En efecto, leemos que “los que acogieron su Palabra (es decir, la verdad encerrada en las palabras de Pedro) fueron bautizados. Aquel día se les unieron unas tres mil almas” (Ac 2,41): es decir, “se unieron” a los que ya con anterioridad habían quedado “llenos del Espíritu Santo”, los Apóstoles. Una vez bautizados “con el agua y con el Espíritu Santo”, se convierten en comunidad “de los hijos adoptivos de Dios” (cf. Rm 8,15). Como “hijos en el Hijo” (cf. Ep 1,5) se hacen “uno” en el vínculo de una nueva fraternidad. Mediante la acción del Espíritu Santo se transforman en la Iglesia de Dios.

8. A este respecto, conviene recordar el acontecimiento sucedido a Simón Pedro en el lago de Genesaret. El evangelista Lucas narra que Jesús “dijo a Simón: ‘Boga mar adentro, y echad vuestras redes para pescar’. Simón le respondió: ‘Maestro, hemos estado bregando toda la noche y no hemos pescado nada; pero, en tu palabra, echaré las redes’. Y, haciéndolo así, pescaron gran cantidad de peces, de modo que las redes amenazaban romperse... y llenaron tanto las dos barcas que casi se hundían. Al verlo Simón Pedro, cayó a las rodillas de Jesús, diciendo: ‘Aléjate de mí, Señor, que soy un hombre pecador’... Jesús dijo a Simón: ‘No temas. Desde ahora serás pescador de hombres’. Llevaron a tierra las barcas y, dejándolo todo, le siguieron” (Lc 5,4-8 Lc 5,10-11).

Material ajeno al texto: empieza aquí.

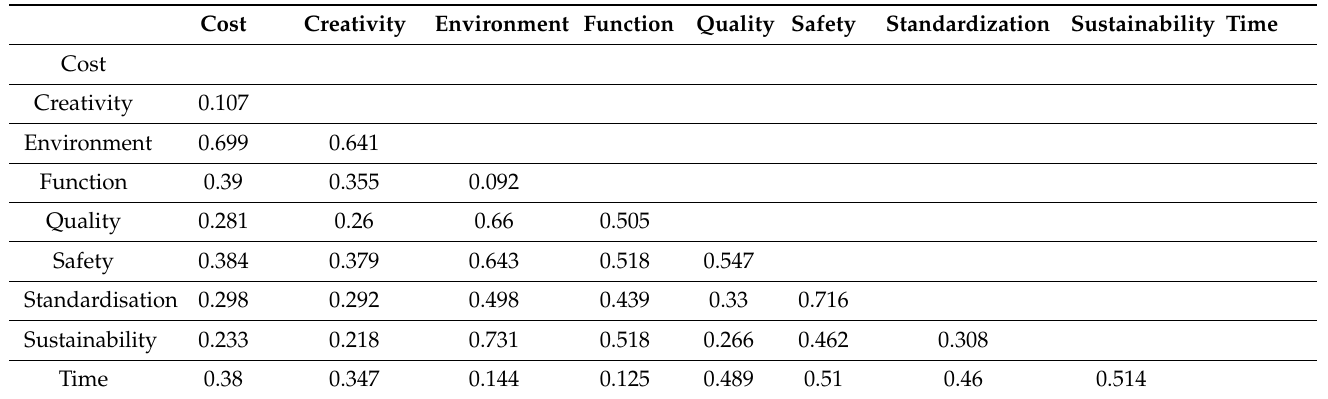
Table 6. HTMT statistics.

En aquel acontecimiento-signo se encerraba el anuncio de la futura victoria sobre el pecado mediante la fe, el arrepentimiento y el bautismo, predicados por Pedro en nombre de Cristo. Aquel anuncio se hizo realidad el día de Pentecostés, cuando quedó confirmado por obra del Espíritu Santo. Pedro el pescador y sus compañeros del lago de Genesaret encontraron en esta realidad la expresión pascual del poder de Cristo, y al mismo tiempo el significado de su misión apostólica. Encontraron la realización del anuncio: “Desde ahora serás pescador de hombres”.

Saludos

Amadísimos hermanos y hermanas:

83 Saludo ahora muy cordialmente a todos los peregrinos y visitantes de lengua española.

En particular, saludo a las Hermanas Franciscanas Misioneras de la Madre del Divino Pastor y a las Hermanas de Nuestra Señora de la Consolación, a quienes aliento a una generosa entrega a Dios y a la Iglesia en fidelidad a su propia vocación religiosa.

Saludo igualmente a la peregrinación de “Rocieros”, que como testimonio de su devoción mariana, han querido venir a Roma, centro de la catolicidad, para orar ante el sepulcro de los Apóstoles. Que vuestro amor a la Santísima Virgen del Rocío, Reina de las marismas, os afiance en vuestra fe cristiana y os impulse a un renovado dinamismo apostólico en la sociedad española. ¡Viva la Blanca Paloma!

A todas las personas, familias y grupos procedentes de los diversos países de América Latina y de España imparto con afecto la Bendición Apostólica.